Mexican Church member Eliseo Escalante Hernandez sees the Church as native to each place. "One has nothing to do with the other," he says. "You can't link political things with religious things." Another leader agrees: "Our concepts are neither Mexican nor American; they are universal. We respect the sovereignty of each country and uphold its laws." Others, however, see complications arising from Church interaction with international cultures. David Knowlton, an anthropologist living in Latin America, observed the tensions of the American church, noting that Chile, with high Latin American LDS membership also has a high incidence of Mormon chapel bombings. He reported local suspicion of this "new religion," beginning with the "massive invasion" of young, blond Americans who quickly constructed "lavish" new buildings. Natives feared exploitation.

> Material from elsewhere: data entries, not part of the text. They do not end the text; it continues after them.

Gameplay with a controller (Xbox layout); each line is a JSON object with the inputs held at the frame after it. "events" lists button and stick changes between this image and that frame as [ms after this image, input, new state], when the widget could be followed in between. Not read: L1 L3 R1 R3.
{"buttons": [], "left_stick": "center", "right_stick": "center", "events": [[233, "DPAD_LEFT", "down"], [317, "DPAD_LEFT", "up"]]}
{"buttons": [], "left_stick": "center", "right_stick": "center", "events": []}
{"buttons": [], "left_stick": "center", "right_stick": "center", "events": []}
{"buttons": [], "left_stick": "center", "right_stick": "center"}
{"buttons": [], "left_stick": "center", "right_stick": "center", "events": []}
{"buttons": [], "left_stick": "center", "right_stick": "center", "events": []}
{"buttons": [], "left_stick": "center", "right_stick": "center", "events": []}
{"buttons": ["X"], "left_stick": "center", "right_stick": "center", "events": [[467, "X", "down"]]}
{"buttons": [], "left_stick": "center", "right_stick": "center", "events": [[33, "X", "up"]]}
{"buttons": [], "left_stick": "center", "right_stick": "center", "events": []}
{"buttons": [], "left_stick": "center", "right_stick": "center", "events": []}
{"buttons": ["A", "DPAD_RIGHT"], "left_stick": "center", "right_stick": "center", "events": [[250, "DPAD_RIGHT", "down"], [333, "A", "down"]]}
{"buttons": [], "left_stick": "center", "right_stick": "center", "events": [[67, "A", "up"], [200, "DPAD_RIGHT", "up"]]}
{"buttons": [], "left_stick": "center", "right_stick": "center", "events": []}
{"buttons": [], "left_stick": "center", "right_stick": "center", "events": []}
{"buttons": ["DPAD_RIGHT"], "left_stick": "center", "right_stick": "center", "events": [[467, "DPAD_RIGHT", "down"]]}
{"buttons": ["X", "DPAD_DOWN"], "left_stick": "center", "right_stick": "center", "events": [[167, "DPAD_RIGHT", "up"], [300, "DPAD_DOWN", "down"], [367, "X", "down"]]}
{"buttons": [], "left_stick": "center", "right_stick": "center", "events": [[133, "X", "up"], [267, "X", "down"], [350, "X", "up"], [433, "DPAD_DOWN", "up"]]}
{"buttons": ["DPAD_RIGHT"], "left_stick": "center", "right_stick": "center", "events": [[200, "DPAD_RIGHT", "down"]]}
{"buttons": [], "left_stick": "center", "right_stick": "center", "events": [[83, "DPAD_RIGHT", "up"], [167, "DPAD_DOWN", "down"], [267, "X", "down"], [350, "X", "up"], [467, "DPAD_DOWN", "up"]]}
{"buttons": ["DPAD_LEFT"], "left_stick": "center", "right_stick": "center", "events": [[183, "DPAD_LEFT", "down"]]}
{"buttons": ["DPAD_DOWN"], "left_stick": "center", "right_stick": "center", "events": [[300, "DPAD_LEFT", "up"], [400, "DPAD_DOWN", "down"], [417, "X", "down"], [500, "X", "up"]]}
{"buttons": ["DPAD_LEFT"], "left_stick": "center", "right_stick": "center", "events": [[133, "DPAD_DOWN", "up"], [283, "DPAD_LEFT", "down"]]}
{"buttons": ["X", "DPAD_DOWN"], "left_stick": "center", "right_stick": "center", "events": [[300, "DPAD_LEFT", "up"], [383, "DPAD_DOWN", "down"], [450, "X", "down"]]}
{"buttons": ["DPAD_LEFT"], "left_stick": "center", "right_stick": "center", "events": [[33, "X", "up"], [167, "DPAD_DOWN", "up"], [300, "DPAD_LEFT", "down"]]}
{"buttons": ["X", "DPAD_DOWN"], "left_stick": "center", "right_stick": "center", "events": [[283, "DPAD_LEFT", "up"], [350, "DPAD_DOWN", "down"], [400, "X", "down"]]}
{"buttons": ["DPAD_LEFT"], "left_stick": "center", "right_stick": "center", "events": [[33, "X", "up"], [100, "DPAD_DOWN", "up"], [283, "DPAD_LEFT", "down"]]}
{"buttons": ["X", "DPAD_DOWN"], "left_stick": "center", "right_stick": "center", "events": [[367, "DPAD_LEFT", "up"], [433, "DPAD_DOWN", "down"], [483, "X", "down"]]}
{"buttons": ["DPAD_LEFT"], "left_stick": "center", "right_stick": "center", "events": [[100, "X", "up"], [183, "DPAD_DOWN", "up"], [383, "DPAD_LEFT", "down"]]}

Knowlton saw LDS expansion in Latin America as part of a larger conflict between the established Catholics and growing non-Catholic groups involved with socioeconomic development. In this widespread politicization of religion in the area, Mormons, considered conservative, have been used politically by governments to undercut the rebels challenging their authority. Also notable is that local LDS leaders are often employed by the Church. Members, dependent on the jobs, create a local professional clergy, giving the leaders more incentive to hold on to power than in the central Church. These characteristics create an organization freighted with more than religious aims.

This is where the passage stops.